The plan is a double octagon: an outer octagonal structure and a slightly smaller inner one within it, with the outer providing a circumambulatory path around the inner. The exterior storeys rise to the sixth level while the inner core continues to the ninth, an arrangement unique among Sikh shrines. On the ground floor, four entrances aligned to the cardinal directions open onto a central chamber where the Guru Granth Sahib is enshrined beneath a brass canopy.
Throughout the building, embossed brass and silver doors carry intricate iconography drawn from Sikh and shared Indic devotional traditions. The gurdwara has long been renowned for its langar, the open community kitchen that has served countless visitors and pilgrims, and a local Amritsari saying preserves the memory of its hospitality.
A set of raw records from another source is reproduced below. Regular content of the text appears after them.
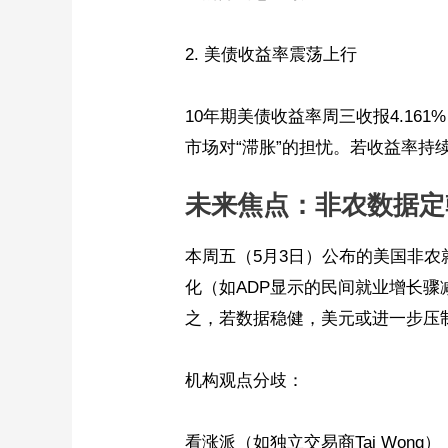
2. 美债收益率震荡上行
10年期美债收益率周三收报4.16
市场对“滞胀”的担忧。若收益率持
未来焦点：非农数据定
本周五（5月3日）公布的美国非
化（如ADP显示的民间就业增长
之，若数据稳健，美元或进一步压
机构观点分歧：
看涨派（如独立交易商Tai Won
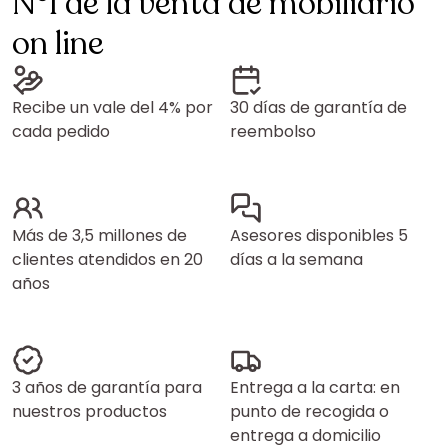
N°1 de la venta de mobiliario
on line
Recibe un vale del 4% por
30 días de garantía de
cada pedido
reembolso
Más de 3,5 millones de
Asesores disponibles 5
clientes atendidos en 20
días a la semana
años
3 años de garantía para
Entrega a la carta: en
nuestros productos
punto de recogida o
entrega a domicilio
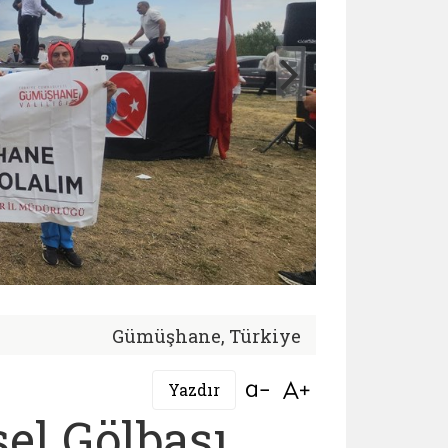
Gümüşhane, Türkiye
Bağlantıyı aç
Bağlantıyı aç
Yazdır
el Gölbaşı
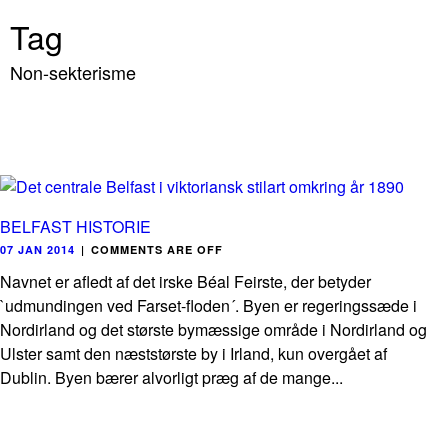
Tag
Non-sekterisme
BELFAST HISTORIE
07 JAN 2014
|
COMMENTS ARE OFF
Navnet er afledt af det irske Béal Feirste, der betyder
`udmundingen ved Farset-floden´. Byen er regeringssæde i
Nordirland og det største bymæssige område i Nordirland og
Ulster samt den næststørste by i Irland, kun overgået af
Dublin. Byen bærer alvorligt præg af de mange...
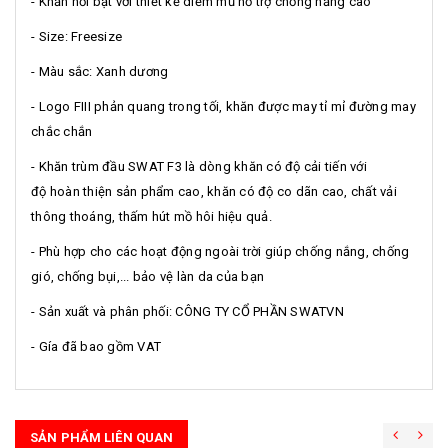
- Khăn nổi bật với thiết kế diềm mũ hỗ trợ chống nắng cao
- Size: Freesize
- Màu sắc: Xanh dương
- Logo FIII phản quang trong tối, khăn được may tỉ mỉ đường may
chắc chắn
- Khăn trùm đầu SWAT F3 là dòng khăn có độ cải tiến với
độ hoàn thiện sản phẩm cao, khăn có độ co dãn cao, chất vải
thông thoáng, thấm hút mồ hôi hiệu quả.
- Phù hợp cho các hoạt động ngoài trời giúp chống nắng, chống
gió, chống bụi,... bảo vệ làn da của bạn
- Sản xuất và phân phối: CÔNG TY CỔ PHẦN SWATVN
- Gía đã bao gồm VAT
SẢN PHẨM LIÊN QUAN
The gurdwara commemorates Baba Atal Rai, who is said in the Gurbilas Chhevin Patshahi to have restored his playmate Mohan to life after a snakebite. When his father Guru Hargobind gently reproved him, since the showing of miracles is not the way of the Sikh Gurus, Atal Rai retired in obedience to the bank of Kaulsar and gave up his earthly form on 13 September 1628 at the age of nine. The honorific Baba was given to him in recognition of his spiritual stature.
A small samadhi was first raised at the site and over time grew into a gurdwara. The present nine-storey tower took shape in the latter part of the eighteenth century, with the foundation reportedly laid in 1779; further construction continued in the time of Maharaja Ranjit Singh. The lower storeys were built under Jodh Singh Ramgarhia, while later levels rose through donations of various sardars. The gilded dome was the gift of Desa Singh Majithia.